Cubic regression spline is a form of generalized linear models in regression analysis. Also known as B-spline, it is supported by a series of interior basis functions on the interval with chosen knots. Cubic regression splines are widely used on modeling nonlinear data and interaction between variables. Unlike traditional methods such as polynomial regression or broken stick regression, cubic regression spline takes both smoothness and local influence into consideration (Faraway, 2015). According to Julian J Faraway, the basis functions need to be a continuous cubic polynomial that is nonzero on an interval defined by knots and zero anywhere else to ensure the local influence. Also, the first and second derivatives of the polynomials at each knotpoint should be continuous to achieve the overall smoothness. (Faraway, 2015). More details of cubic regression spline can be found at link
We will provides three analysis examples produced by R with package splines, STATA with package bspline and Python with package statsmodels, sklearn.metrics and patsy.

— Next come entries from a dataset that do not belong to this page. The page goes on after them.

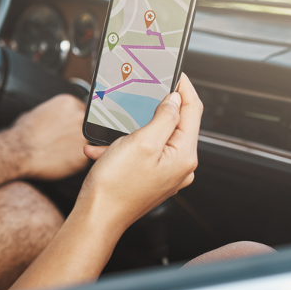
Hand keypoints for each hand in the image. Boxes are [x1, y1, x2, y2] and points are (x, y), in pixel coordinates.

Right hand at [8, 94, 89, 180]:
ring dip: (76, 147)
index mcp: (69, 103)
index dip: (74, 121)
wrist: (17, 152)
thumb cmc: (23, 133)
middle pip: (88, 125)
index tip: (68, 128)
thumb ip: (55, 112)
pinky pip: (82, 160)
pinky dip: (72, 162)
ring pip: (87, 143)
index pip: (82, 110)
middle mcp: (80, 117)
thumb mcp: (38, 111)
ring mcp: (83, 137)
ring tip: (58, 152)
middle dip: (78, 133)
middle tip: (63, 141)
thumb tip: (57, 117)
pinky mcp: (83, 157)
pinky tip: (58, 161)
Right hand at [75, 74, 202, 235]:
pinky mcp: (150, 179)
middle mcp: (180, 166)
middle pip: (174, 124)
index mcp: (184, 156)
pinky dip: (122, 148)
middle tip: (138, 96)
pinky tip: (103, 150)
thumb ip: (164, 117)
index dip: (184, 87)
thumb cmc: (116, 186)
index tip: (175, 72)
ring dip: (131, 131)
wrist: (97, 217)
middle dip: (152, 110)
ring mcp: (166, 174)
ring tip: (111, 134)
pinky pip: (141, 154)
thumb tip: (175, 100)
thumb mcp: (141, 142)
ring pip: (153, 138)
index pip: (193, 111)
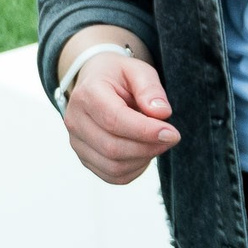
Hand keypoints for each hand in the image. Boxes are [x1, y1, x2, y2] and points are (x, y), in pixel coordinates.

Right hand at [59, 31, 178, 182]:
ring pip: (113, 167)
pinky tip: (144, 153)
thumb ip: (150, 89)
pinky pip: (112, 176)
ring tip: (157, 142)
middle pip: (112, 148)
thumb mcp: (138, 70)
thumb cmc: (119, 76)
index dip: (146, 131)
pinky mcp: (85, 158)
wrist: (95, 82)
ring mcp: (77, 142)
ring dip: (143, 159)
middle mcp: (76, 120)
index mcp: (87, 94)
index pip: (114, 120)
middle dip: (148, 147)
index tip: (172, 133)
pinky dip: (134, 170)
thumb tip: (161, 113)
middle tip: (171, 138)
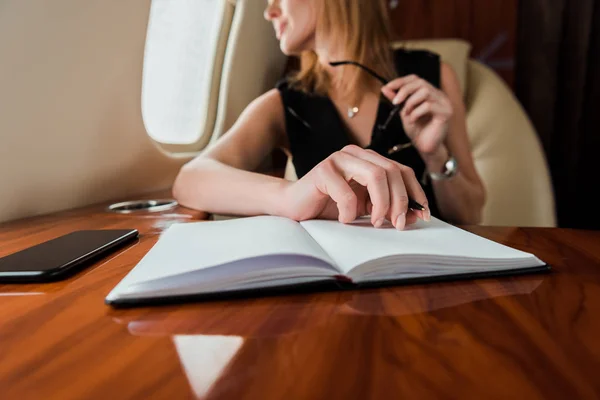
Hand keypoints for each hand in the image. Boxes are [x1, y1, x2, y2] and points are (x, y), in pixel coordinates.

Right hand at [279, 145, 429, 229]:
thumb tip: (414, 215)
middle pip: (392, 172)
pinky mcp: (323, 171)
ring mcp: (338, 159)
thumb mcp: (365, 209)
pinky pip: (347, 193)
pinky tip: (344, 219)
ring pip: (376, 176)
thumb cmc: (328, 207)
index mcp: (368, 160)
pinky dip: (350, 211)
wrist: (293, 207)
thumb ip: (387, 208)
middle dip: (400, 201)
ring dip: (381, 204)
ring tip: (374, 223)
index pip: (402, 170)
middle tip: (397, 224)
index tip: (422, 215)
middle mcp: (356, 154)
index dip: (415, 192)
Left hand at [381, 75, 452, 155]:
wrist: (425, 147)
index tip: (387, 87)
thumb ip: (397, 100)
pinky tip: (413, 121)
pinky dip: (416, 113)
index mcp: (430, 93)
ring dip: (411, 103)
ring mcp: (444, 103)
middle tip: (395, 102)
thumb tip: (385, 88)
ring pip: (425, 92)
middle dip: (404, 90)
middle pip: (421, 83)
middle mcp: (439, 95)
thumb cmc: (417, 130)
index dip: (401, 81)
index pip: (416, 79)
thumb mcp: (404, 112)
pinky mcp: (446, 113)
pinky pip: (429, 106)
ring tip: (407, 115)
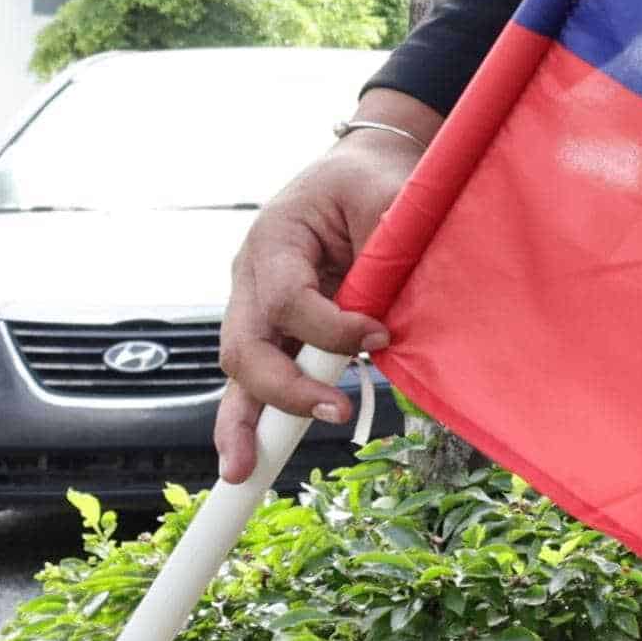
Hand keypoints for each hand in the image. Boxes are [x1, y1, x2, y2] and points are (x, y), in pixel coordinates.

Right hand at [213, 98, 435, 479]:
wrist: (358, 170)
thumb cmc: (372, 180)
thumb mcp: (387, 193)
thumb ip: (391, 240)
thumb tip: (401, 290)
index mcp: (276, 238)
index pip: (288, 297)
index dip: (330, 326)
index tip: (379, 336)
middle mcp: (253, 277)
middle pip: (246, 343)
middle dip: (280, 388)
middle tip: (332, 414)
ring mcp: (256, 306)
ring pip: (240, 369)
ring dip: (244, 420)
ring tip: (243, 470)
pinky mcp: (274, 329)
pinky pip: (257, 377)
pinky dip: (253, 418)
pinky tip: (248, 459)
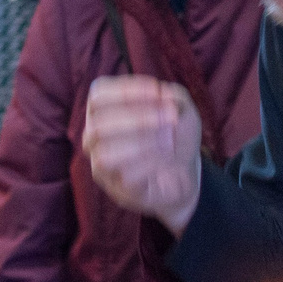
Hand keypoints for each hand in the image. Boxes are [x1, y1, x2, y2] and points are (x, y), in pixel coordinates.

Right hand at [83, 75, 204, 234]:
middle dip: (138, 117)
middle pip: (98, 125)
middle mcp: (95, 140)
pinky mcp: (119, 191)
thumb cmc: (175, 136)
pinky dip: (151, 164)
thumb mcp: (180, 109)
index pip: (97, 96)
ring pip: (105, 155)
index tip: (157, 90)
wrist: (187, 174)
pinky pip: (125, 177)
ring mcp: (103, 168)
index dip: (124, 90)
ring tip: (168, 140)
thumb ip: (171, 96)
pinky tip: (167, 158)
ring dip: (142, 143)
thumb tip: (160, 95)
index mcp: (104, 113)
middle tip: (170, 117)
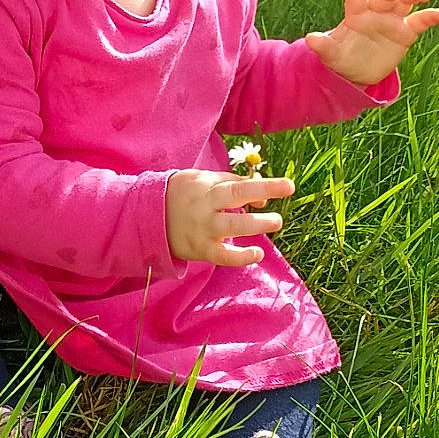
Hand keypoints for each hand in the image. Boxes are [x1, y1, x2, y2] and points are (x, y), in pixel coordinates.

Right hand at [166, 169, 294, 266]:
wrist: (150, 215)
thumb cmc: (185, 193)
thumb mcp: (203, 180)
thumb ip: (232, 184)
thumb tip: (262, 196)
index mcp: (207, 187)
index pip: (239, 185)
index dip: (265, 186)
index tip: (288, 186)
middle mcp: (205, 208)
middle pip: (235, 202)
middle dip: (260, 203)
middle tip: (279, 213)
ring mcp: (202, 229)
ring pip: (230, 228)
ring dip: (255, 225)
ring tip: (275, 222)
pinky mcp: (199, 249)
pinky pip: (222, 256)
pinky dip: (240, 257)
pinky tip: (257, 253)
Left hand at [303, 0, 438, 87]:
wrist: (359, 72)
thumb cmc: (342, 58)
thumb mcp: (331, 55)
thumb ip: (324, 46)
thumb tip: (310, 39)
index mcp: (355, 13)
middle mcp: (375, 11)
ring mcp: (392, 20)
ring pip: (405, 1)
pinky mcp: (406, 32)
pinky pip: (421, 21)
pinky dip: (433, 16)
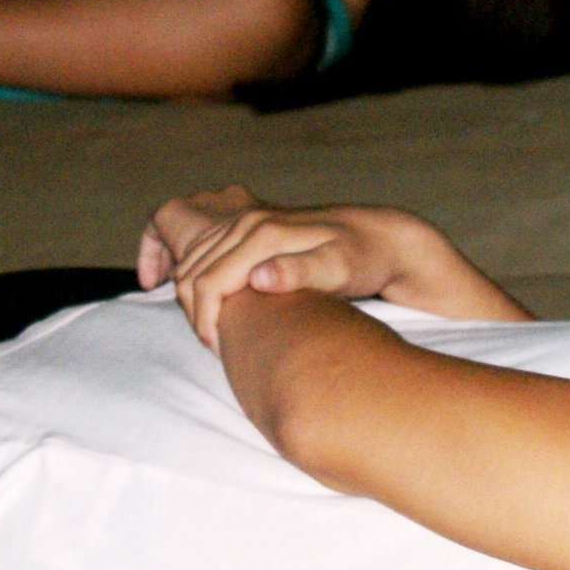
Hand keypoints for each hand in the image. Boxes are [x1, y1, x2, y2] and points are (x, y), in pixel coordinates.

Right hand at [138, 184, 425, 351]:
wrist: (380, 237)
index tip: (219, 349)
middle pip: (192, 271)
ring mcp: (248, 220)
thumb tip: (259, 278)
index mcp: (263, 234)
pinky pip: (202, 250)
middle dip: (193, 312)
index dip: (205, 321)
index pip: (207, 282)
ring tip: (214, 330)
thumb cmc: (364, 259)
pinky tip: (204, 300)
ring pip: (192, 260)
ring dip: (189, 295)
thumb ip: (301, 272)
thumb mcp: (340, 269)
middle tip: (216, 345)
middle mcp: (250, 221)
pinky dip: (191, 273)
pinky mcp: (252, 226)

In each example, we will first clean the data and remove outliers, fit the ols and polynomial regression models as alternative and finally fit the cubic regression spline models and compare their goodness-of-fit to the alternative models.
The result shows that cubic splines have the best fit compared to ols and polynomial regression, which benefits from its focus on local influence as stated before. In addition, the fitted model of cubic splines are smooth and will be significantly better than the other two methods when applied to higher dimensional data. Limited by the scale of this tutorial, we only focus on the local influence advantage of cubic splines.